# Recommended wattage/voltage



## Viper_SA (2/3/15)

I have a few questions regarding the recommended power settings for some different coils.Currently I like my Nautilus mini on around 9W - 13W and the new Evod 2's at around 9.5W - 10W. I know the Nautilus can handle it, but what is the maximum it can handle without burning out the coil? Is the 4.1V/10W setting too high for the Evod 2?

Thanks


----------



## cfm78910 (3/3/15)

I use my Nautilus Mini on the iStick and it works well at 15w. Anything higher than that gives me a burning taste.

Reactions: Like 2


----------



## Silver (3/3/15)

Viper_SA said:


> I have a few questions regarding the recommended power settings for some different coils.Currently I like my Nautilus mini on around 9W - 13W and the new Evod 2's at around 9.5W - 10W. I know the Nautilus can handle it, but what is the maximum it can handle without burning out the coil?

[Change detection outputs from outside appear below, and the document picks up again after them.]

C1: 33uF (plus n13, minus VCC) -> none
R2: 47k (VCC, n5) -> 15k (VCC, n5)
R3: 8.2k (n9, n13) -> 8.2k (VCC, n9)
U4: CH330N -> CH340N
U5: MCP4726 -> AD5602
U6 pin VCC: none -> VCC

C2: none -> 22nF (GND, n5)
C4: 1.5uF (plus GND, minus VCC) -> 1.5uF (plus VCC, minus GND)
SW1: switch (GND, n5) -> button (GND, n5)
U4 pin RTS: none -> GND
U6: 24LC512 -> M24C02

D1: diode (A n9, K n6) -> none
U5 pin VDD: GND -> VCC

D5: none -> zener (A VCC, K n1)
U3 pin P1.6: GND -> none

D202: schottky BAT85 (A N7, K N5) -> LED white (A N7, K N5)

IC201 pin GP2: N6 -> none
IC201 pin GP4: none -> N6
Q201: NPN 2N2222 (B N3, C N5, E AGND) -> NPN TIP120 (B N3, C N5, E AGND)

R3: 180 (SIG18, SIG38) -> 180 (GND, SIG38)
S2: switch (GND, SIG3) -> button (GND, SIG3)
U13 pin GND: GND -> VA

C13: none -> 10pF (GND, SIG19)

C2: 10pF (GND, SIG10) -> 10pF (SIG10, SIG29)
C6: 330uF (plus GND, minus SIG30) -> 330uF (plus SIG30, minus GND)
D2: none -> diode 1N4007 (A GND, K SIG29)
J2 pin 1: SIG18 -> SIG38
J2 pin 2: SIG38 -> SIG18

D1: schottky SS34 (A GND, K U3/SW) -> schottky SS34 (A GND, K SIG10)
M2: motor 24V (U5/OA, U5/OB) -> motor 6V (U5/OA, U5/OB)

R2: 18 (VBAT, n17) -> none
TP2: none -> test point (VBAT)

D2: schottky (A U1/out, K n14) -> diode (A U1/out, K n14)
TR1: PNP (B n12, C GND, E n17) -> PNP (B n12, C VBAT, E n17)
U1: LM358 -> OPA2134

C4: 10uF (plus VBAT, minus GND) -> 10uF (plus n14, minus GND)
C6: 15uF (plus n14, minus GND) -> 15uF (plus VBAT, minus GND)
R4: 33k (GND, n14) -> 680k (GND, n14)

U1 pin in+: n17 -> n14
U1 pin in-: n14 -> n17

Is the 4.1V/10W setting too high for the Evod 2?
> 
> Thanks



Hi @Viper_SA - it all depends on your personal preference and also the juice you are using

Your power numbers you mention seem spot on

I also like the Nautilus Mini at about 12Watts
For example, i like my Evod1 at about 7.5 Watts

Its about trial and error and seeing at what power it tastes best for you.


----------



## WHeunis (3/3/15)

I go for Voltage as my main parameter.
Anwywhere in the range of 4.2-4.5V.

On my current 0.9ohm Lemo, that comes to 22.5W at the 4.5V.
Its not warm, and not cold. Just kinda body temperature - very neutral.


----------



## Viper_SA (3/3/15)

Thanks guys. Like the taste at the moment, was sjust afraid of toasting the Evod 2 coil, but I have since seen that W increase at the same voltage with lower Ohm coils. Thanks for the feedback.


----------